MsAsian - were you told by your clinic to test on 29th? 
Sorry you're having to work on your 2ww but it might make the time go faster. I'm lucky to be off work until after tx is over. I haven't had gestone jabs, but am doing progesterone pessaries twice a day. Lovely!
Let's hope we both get lucky,
H x


----------



## MsAsian (Aug 10, 2009)

Hi Again

I am with ARGC and yes my official test date is 29th
Well.. i am not working at the moment but i have so many 'planned work' if you know what i mean  
The ONLY thing i do is obsessively reading FF threads !!!

MsAsian


----------



## Kerrie_1975 (Aug 23, 2009)

Natasha, 

Thank you so much for your posts of wisdom, they help so much. Fingers crossed that this time is the one for you!!  
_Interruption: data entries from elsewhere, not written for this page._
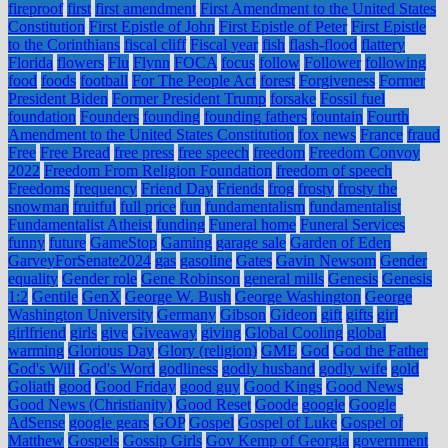
fireproof
first
first amendment
First Amendment to the United States
Constitution
First Epistle of John
First Epistle of Peter
First Epistle
to the Corinthians
fiscal cliff
Fiscal year
fish
flash-flood
flattery
Florida
flowers
Flu
Flynn
FOCA
focus
follow
Follower
following
food
foods
football
For The People Act
forest
Forgiveness
Former
President Biden
Former President Trump
forsake
Fossil fuel
foundation
Founders
founding
founding fathers
fountain
Fourth
Amendment to the United States Constitution
fox news
France
fraud
Free
Free Bread
free press
free speech
freedom
Freedom Convoy
2022
Freedom From Religion Foundation
freedom of speech
Freedoms
frequency
Friend Day
Friends
frog
frosty
frosty the
snowman
fruitful
full price
fun
fundamentalism
fundamentalist
Fundamentalist Atheist
funding
Funeral home
Funeral Services
funny
future
GameStop
Gaming
garage sale
Garden of Eden
GarveyForSenate2024
gas
gasoline
Gates
Gavin Newsom
Gender
equality
Gender role
Gene Robinson
general mills
Genesis
Genesis
1:2
Gentile
GenX
George W. Bush
George Washington
George
Washington University
Germany
Gibson
Gideon
gift
gifts
girl
girlfriend
girls
give
Giveaway
giving
Global Cooling
global
warming
Glorious Day
Glory (religion)
GME
God
God the Father
God's Will
God's Word
godliness
godly husband
godly wife
gold
Goliath
good
Good Friday
good guy
Good Kings
Good News
Good News (Christianity)
Good Reset
Goode
google
Google
AdSense
google gears
GOP
Gospel
Gospel of Luke
Gospel of
Matthew
Gospels
Gossip Girls
Gov Kemp of Georgia
government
Lots of sticky vibes to all!!  

Kerrie xxx


----------



## amylou123 (Nov 29, 2008)

hello ladies can i join lol, new to this but im on day 8 fm ET feeling so so exhausted, felt like af is coming my tum is so swelled and the pains are hear 1 day no t the next so confusing xx


----------



## wonka (Jul 27, 2009)

Hi Guys!

Minxy: thanks for your really lovely and supportive welcome. I will find out if BFP or N on 28th aug (this Friday-14 days after transfer). 
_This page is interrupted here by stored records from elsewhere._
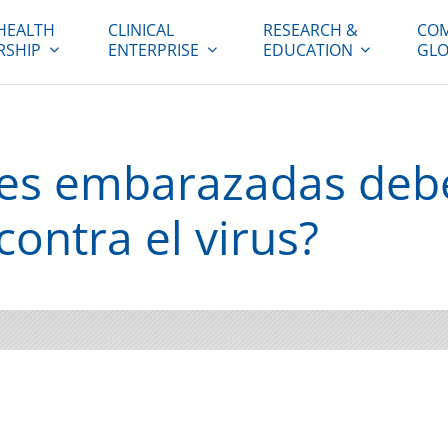
HEALTH
CLINICAL
RESEARCH &
COM
RSHIP
ENTERPRISE
EDUCATION
GLO
res embarazadas deb
ontra el virus?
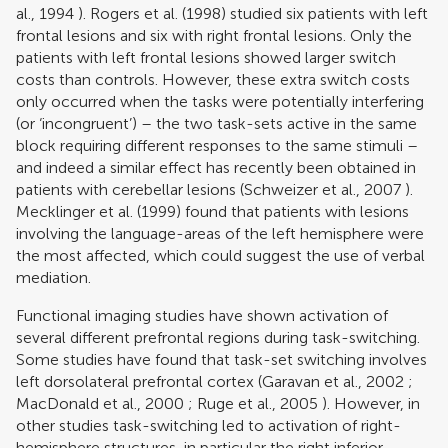
al., 1994
).
Rogers et al. (1998)
studied six patients with left
frontal lesions and six with right frontal lesions. Only the
patients with left frontal lesions showed larger switch
costs than controls. However, these extra switch costs
only occurred when the tasks were potentially interfering
(or ‘incongruent’) – the two task-sets active in the same
block requiring different responses to the same stimuli –
and indeed a similar effect has recently been obtained in
patients with cerebellar lesions (
Schweizer et al., 2007
).
Mecklinger et al. (1999)
found that patients with lesions
involving the language-areas of the left hemisphere were
the most affected, which could suggest the use of verbal
mediation.
Functional imaging studies have shown activation of
several different prefrontal regions during task-switching.
Some studies have found that task-set switching involves
left dorsolateral prefrontal cortex (
Garavan et al., 2002
;
MacDonald et al., 2000
;
Ruge et al., 2005
). However, in
other studies task-switching led to activation of right-
hemisphere structures, in particular the right inferior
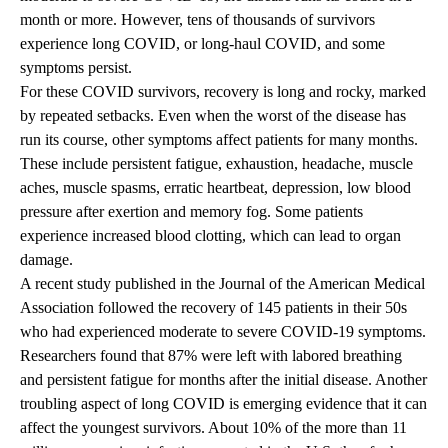
month or more. However, tens of thousands of survivors
experience long COVID, or long-haul COVID, and some
symptoms persist.
For these COVID survivors, recovery is long and rocky, marked
by repeated setbacks. Even when the worst of the disease has
run its course, other symptoms affect patients for many months.
These include persistent fatigue, exhaustion, headache, muscle
aches, muscle spasms, erratic heartbeat, depression, low blood
pressure after exertion and memory fog. Some patients
experience increased blood clotting, which can lead to organ
damage.
A recent study published in the Journal of the American Medical
Association followed the recovery of 145 patients in their 50s
who had experienced moderate to severe COVID-19 symptoms.
Researchers found that 87% were left with labored breathing
and persistent fatigue for months after the initial disease. Another
troubling aspect of long COVID is emerging evidence that it can
affect the youngest survivors. About 10% of the more than 11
HRQ: Thanks for reassurance about late Cyclogest, I am a real worry-wart!

Well good luck to us all. This 2ww is unexpectedly hard-but only 3 days to day now. I'm getting through it my doing lots of drawing and painting, and acupuncture...lucky me I got time off work for tx (though is hard as I have not told work I'm doing IVF -I hid the 4 hourly sniffs-and they think I've had a lovely extended holiday and will probably expect me to work extra hard and come back looking all relaxed!!eeek!)
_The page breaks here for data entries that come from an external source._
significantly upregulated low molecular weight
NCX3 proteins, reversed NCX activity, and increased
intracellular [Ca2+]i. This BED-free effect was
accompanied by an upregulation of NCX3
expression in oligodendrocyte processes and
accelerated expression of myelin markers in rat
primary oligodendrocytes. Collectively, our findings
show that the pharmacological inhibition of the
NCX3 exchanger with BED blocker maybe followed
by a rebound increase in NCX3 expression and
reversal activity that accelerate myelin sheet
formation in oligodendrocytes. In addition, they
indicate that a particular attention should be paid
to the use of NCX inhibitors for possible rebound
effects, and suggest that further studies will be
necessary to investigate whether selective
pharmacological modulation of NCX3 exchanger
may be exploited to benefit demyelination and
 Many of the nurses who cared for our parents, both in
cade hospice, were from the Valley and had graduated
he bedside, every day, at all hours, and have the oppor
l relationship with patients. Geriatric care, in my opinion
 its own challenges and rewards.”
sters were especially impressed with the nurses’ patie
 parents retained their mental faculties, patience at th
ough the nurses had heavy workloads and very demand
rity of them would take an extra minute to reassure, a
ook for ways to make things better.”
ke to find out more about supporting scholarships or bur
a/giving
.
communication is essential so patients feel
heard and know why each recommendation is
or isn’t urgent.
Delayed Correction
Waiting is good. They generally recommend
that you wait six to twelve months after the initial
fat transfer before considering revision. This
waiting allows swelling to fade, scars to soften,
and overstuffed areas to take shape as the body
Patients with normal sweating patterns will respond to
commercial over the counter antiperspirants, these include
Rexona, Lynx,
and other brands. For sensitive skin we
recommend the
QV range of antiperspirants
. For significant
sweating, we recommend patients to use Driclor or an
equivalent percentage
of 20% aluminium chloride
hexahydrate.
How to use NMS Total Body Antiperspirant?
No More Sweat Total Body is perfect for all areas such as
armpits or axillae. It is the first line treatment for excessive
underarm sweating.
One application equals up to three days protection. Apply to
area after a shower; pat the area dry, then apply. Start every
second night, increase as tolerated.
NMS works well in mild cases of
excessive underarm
Hi to all the even newer members who have just joined! MsAsian-don't over do it with the planned work-easy to say I know!! and sorry to hear about painful injections. Lucky you to get to blasto stage though, we only managed 2 embryos 4 cell and 5 cell, good grade though. 

Lots of luck-fingers and toes crossed

Love Bee


----------



## ☼♥ Minxy ♥☼ © (Jan 13, 2005)

Thanks for your kind words Kerrie & beeorchid 

You know you can join the 2ww thread to chat to others don't you   ...

http://www.fertilityfriends.co.uk/forum/index.php?topic=203776.930

Take care
Natasha xx


----------



## nutmeg (Aug 21, 2009)

Thanks for all the detail Natasha, some really interesting reading there. So sorry to read about your early mc's too. Fingers crossed for you


----------



## PlanetJanet (Oct 4, 2008)

♥ Minxy ♥ said:


> Hi *beeorchid, nutmeg & Kerrie*....welcome to FF
> 
> When you're ttc it's an emotional old journey, without the rollercoaster of IVF added in...and I've always found the 2ww the worst part of the whole treatment, it's the not knowing what's happening when you also know you have little embies inside....I've always said it would be great to have a little port hole in your tummy so you could take a peek
> 
> ...


Please don't apologise!! Your posts are always so informative, touching and lovely to read!!! I really enjoy them - I just whinge in mine...which brings me to my new post.............................


----------